=== Text ===

········

GEO MicroArray Download, Annotation, and Main Probe Filtering
2
0
Entering edit mode
@anthonycolombo60-8475
Last seen 2.7 years ago
United States

Hi. 

This is a similiar issue reported here  : annotating microarray data with mogene10stv1

So I'm annotating a microarray .CEL data pulled from GEO by an accession number using GEOquery, and am unable to annotate the resultant expression set using BiomaRt (using the respective hg_u133a_2.db).  The error is that I receive all NAs.

The first issue is that I'm unable to use affycoretools to filter the main probes.

qus<-getGEO("GSE30550")[[1]] 

getMainProbes(qus)
Error: The file GPL9188 does not appear to have been processed using the oligo package.
In this case the argument to this function should be the name of the correct pd.info package (e.g., pd.hugene.1.0.st.v1.

traceback()

········

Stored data

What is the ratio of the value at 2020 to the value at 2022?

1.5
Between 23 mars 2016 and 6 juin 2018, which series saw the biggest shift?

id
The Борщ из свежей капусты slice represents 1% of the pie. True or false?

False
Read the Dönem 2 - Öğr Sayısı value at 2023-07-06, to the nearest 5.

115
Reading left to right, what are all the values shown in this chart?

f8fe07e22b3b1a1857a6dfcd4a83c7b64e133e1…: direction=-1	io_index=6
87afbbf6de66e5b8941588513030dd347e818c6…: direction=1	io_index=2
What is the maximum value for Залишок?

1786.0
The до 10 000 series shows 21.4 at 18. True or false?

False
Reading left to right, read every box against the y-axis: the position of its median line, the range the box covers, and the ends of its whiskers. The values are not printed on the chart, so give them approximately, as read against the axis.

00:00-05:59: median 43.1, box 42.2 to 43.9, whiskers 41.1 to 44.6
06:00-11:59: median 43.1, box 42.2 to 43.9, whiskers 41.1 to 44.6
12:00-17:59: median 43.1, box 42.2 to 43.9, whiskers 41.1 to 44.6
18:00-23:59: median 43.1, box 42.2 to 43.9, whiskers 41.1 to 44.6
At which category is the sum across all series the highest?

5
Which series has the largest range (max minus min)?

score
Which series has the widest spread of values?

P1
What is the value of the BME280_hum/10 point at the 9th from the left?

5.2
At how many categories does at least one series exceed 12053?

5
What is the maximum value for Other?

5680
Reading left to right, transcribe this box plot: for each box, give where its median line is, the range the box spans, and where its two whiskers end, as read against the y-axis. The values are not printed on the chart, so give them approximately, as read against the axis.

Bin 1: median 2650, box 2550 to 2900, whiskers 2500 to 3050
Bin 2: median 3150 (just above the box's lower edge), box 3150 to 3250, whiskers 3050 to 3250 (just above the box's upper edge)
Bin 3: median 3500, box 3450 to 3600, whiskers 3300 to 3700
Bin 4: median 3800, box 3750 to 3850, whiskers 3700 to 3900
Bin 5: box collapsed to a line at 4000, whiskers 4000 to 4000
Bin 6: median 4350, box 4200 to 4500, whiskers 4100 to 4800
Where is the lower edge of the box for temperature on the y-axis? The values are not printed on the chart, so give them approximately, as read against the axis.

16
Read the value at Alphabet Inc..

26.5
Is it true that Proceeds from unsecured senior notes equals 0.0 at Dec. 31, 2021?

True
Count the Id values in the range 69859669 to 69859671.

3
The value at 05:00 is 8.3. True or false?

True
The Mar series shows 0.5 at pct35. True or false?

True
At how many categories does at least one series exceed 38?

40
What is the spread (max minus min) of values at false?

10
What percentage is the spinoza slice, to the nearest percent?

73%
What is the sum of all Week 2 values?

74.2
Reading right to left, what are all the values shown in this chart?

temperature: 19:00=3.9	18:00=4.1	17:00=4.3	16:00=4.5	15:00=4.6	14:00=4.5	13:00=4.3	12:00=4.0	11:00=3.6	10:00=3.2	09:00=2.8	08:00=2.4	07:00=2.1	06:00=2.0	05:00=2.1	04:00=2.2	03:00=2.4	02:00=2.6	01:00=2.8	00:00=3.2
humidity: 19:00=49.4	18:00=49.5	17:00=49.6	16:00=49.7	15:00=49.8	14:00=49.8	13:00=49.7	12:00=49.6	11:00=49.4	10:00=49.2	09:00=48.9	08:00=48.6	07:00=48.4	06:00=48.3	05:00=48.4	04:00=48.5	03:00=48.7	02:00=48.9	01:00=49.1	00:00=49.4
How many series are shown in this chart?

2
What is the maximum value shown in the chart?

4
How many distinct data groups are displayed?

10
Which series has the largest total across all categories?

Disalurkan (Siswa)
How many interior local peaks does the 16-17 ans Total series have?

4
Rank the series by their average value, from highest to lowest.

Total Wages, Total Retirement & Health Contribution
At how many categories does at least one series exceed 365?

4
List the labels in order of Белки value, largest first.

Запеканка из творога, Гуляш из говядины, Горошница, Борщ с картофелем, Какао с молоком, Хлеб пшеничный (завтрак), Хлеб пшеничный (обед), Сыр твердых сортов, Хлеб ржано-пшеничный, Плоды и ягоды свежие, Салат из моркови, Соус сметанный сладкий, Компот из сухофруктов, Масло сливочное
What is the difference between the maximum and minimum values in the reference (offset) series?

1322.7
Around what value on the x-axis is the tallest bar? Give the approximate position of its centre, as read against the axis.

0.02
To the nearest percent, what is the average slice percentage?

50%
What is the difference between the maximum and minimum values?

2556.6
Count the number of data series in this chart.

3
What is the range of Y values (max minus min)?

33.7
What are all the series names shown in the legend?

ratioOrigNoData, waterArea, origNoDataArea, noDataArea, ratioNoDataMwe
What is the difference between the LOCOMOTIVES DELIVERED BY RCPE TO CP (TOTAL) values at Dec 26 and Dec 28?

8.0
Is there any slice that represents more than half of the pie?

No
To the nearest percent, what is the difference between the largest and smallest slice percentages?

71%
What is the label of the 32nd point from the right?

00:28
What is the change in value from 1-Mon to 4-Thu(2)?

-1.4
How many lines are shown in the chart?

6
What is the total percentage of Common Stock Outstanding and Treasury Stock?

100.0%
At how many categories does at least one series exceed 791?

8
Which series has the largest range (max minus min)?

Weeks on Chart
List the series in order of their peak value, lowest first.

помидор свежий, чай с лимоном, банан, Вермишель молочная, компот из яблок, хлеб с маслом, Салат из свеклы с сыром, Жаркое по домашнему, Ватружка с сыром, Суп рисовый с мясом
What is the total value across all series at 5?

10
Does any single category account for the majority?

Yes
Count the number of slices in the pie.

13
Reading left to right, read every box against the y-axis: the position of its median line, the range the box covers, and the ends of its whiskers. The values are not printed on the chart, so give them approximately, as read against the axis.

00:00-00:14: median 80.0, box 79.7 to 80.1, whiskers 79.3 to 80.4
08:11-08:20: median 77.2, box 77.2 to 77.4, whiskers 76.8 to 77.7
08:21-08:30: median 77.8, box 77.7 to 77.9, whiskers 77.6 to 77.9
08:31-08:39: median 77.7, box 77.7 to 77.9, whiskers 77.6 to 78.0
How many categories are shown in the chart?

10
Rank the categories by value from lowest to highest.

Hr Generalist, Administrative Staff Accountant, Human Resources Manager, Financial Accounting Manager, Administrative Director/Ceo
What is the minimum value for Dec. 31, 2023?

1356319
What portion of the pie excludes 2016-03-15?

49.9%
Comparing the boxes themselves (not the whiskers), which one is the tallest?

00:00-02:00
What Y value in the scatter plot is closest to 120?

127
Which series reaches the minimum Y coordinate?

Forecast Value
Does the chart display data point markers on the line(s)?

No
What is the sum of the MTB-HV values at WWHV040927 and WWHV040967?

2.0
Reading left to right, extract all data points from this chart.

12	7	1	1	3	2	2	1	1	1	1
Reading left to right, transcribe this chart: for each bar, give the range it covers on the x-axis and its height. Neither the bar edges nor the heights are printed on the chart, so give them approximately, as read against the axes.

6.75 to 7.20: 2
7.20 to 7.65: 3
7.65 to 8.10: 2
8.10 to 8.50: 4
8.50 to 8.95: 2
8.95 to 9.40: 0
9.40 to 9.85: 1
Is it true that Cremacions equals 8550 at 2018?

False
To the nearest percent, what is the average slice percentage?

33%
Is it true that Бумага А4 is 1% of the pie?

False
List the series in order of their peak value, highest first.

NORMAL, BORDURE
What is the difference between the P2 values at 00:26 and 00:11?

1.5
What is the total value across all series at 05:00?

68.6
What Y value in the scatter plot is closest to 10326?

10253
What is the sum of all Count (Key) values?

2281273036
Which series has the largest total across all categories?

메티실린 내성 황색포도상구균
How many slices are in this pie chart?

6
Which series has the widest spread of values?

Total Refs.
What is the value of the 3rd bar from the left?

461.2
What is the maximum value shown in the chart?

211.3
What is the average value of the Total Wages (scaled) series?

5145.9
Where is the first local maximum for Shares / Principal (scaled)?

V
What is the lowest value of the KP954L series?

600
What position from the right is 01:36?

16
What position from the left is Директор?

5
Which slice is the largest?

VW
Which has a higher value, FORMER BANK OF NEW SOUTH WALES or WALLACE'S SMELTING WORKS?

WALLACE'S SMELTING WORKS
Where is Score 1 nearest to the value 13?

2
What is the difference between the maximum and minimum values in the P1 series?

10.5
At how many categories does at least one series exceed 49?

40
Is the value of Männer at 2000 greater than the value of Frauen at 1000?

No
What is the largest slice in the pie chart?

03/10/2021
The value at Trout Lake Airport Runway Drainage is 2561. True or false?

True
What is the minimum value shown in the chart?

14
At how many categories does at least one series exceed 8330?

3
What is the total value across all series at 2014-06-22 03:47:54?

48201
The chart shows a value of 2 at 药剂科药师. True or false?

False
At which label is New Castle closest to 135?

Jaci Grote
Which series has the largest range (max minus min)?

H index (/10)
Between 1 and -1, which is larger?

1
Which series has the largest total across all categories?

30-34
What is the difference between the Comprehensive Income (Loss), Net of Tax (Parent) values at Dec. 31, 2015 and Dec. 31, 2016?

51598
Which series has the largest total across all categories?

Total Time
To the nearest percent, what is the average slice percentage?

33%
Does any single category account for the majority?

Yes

········

=== The task ===
Please give the GEO accession number passed to getGEO in the forum post.

=== Result ===
GSE30550